Sungai Meluap, Banjir Masih Rendam Sejumlah Titik di Cirebon

Sudirman Wamad - detikNews
Selasa, 19 Jan 2021 11:51 WIB
Banjir di Cirebon
Foto: Banjir di Cirebon (Sudirman Wawad/detikcom).
Cirebon -

Hujan deras yang mengguyur wilayah Kabupaten Cirebon, Jawa Barat, membuat sejumlah sungai meluap. Dampaknya tujuh kecamatan banjir pada Senin (18/1/2021) kemarin.

Hingga hari ini, sejumlah kecamatan masih terendam banjir. Salah satunya di Desa Suranenggala Kulon, Kecamatan Suranenggala. Seribuan rumah di desa tersebut masih terdampak banjir. Pihak desa membangun dapur umum untuk membantu warga terdampak.

"Sejak kemarin, sampai sekarang masih. Ketinggian kemarin sempat satu meter lebih. Sekarang sekitar 50 sentimeter," kata Kepala Desa Suranenggala Kulon Kasmad saat berbincang dengan detikcom di dapur umum, Selasa (19/1/2021).
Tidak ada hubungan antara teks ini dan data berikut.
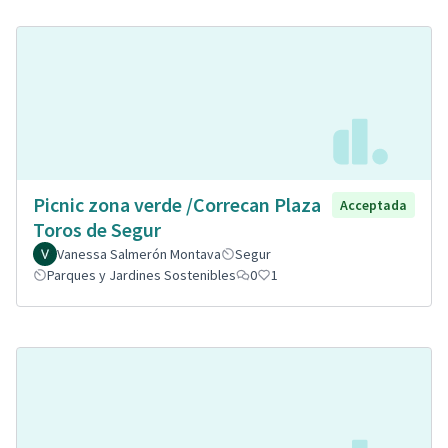
Picnic zona verde /Correcan Plaza
Acceptada
Toros de Segur
Vanessa Salmerón Montava
Segur
Parques y Jardines Sostenibles
0
1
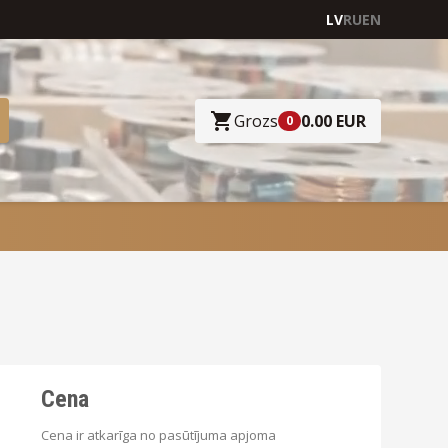
LV
RU
EN
Grozs
0.00 EUR
0
Cena
Cena ir atkarīga no pasūtījuma apjoma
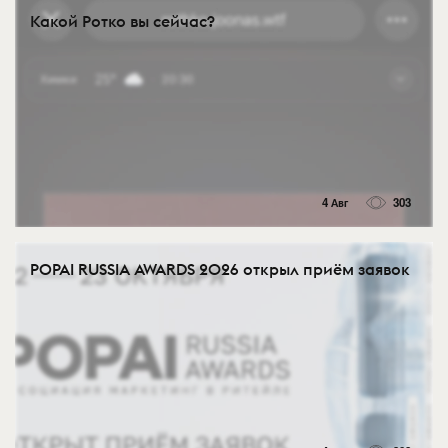
Какой Ротко вы сейчас?
4 Авг
303
POPAI RUSSIA AWARDS 2026 открыл приём заявок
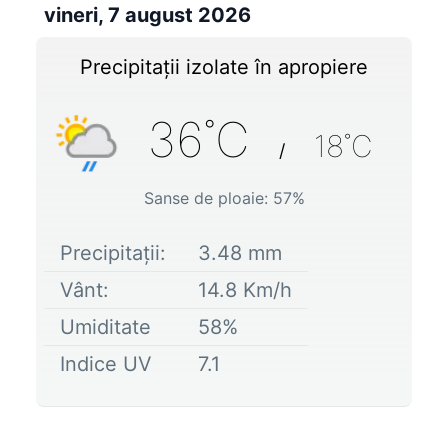
vineri, 7 august 2026
Precipitații izolate în apropiere
36
˚C
18
˚C
/
Sanse de ploaie:
57
%
Precipitații:
3.48
mm
Vânt:
14.8
Km/h
Umiditate
58
%
Indice UV
7.1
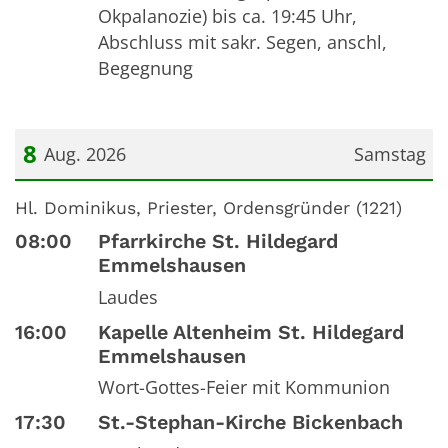
Okpalanozie) bis ca. 19:45 Uhr,
Abschluss mit sakr. Segen, anschl,
Begegnung
8
Aug. 2026
Samstag
Datum: 8. August 2026
Hl. Dominikus, Priester, Ordensgründer (1221)
08:00
Pfarrkirche St. Hildegard
Emmelshausen
Laudes
16:00
Kapelle Altenheim St. Hildegard
Emmelshausen
Wort-Gottes-Feier mit Kommunion
17:30
St.-Stephan-Kirche Bickenbach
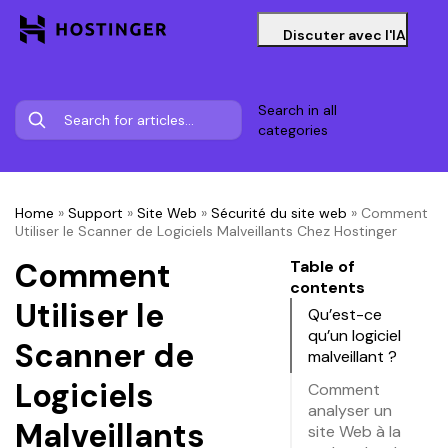
Discuter avec l'IA
Search in all
categories
Home
»
Support
»
Site Web
»
Sécurité du site web
»
Comment
Utiliser le Scanner de Logiciels Malveillants Chez Hostinger
Comment
Table of
contents
Utiliser le
Qu’est-ce
qu’un logiciel
Scanner de
malveillant ?
Logiciels
Comment
analyser un
Malveillants
site Web à la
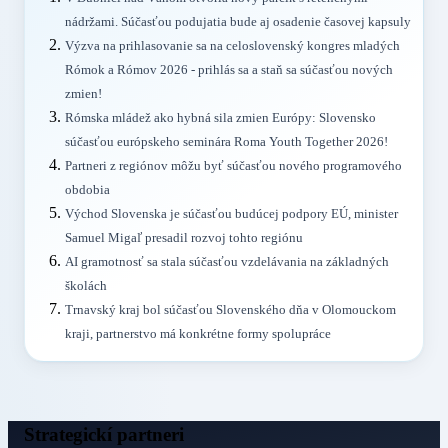
nádržami. Súčasťou podujatia bude aj osadenie časovej kapsuly
Výzva na prihlasovanie sa na celoslovenský kongres mladých
Rómok a Rómov 2026 - prihlás sa a staň sa súčasťou nových
zmien!
Rómska mládež ako hybná sila zmien Európy: Slovensko
súčasťou európskeho seminára Roma Youth Together 2026!
Partneri z regiónov môžu byť súčasťou nového programového
obdobia
Východ Slovenska je súčasťou budúcej podpory EÚ, minister
Samuel Migaľ presadil rozvoj tohto regiónu
AI gramotnosť sa stala súčasťou vzdelávania na základných
školách
Trnavský kraj bol súčasťou Slovenského dňa v Olomouckom
kraji, partnerstvo má konkrétne formy spolupráce
Strategickí partneri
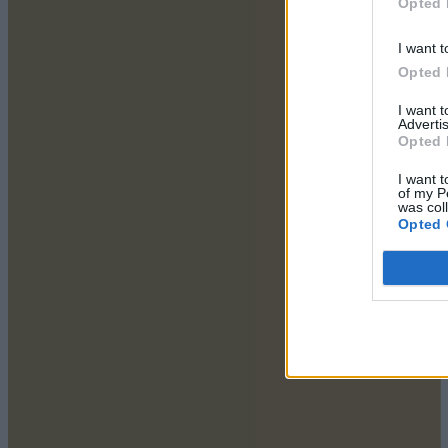
Opted 
I want t
Opted 
I want 
Advertis
Opted 
I want t
of my P
was col
Opted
Kasmad mengatakan Desa Suranenggala Kulon merupakan wilayah hilir yang dilintasi Sungai Winong. Meluapnya Sungai Winong mengakibatkan banjir.

"Banjir merata, dari sekitar 120 rumah sekitar 1.000 lah yang terdampak. Ini kan karena hujan lebat di wilayah hulu, akibatnya sungai di sini meluap," katanya.

Kasmad mengatakan dapur umum yang didirikan atas inisiatifnya itu hanya membantu. "Kalau besok belum surut, tetap kita buka. Ini pribadi, sehari 3.000 bungkus. Hanya sekali saja pembagiannya," kata Kasmad.

Sebelumnya, Kepala Pelaksana BPBD Kabupaten Cirebon Alex Suheriyawan menyebutkan total tujuh kecamatan yang terdampak banjir, yakni Suranenggala, Plered, Klangenan, Gunungjati, Susukan, Tengahtani dan Panguragan.

"Penyebabnya intensitas hujan tinggi. Akibatnya, sejumlah sungai meluap. Awal total terdampak emlat kecamatan, sekarang sedianya ada tujuh kecamatan (terdampak)," Kepala Pelaksana BPBD Kabupaten Cirebon Alex Suheriyawan kepada detikcom di Pendopo Bupati Cirebon, Jawa Barat, Senin (18/1/2021).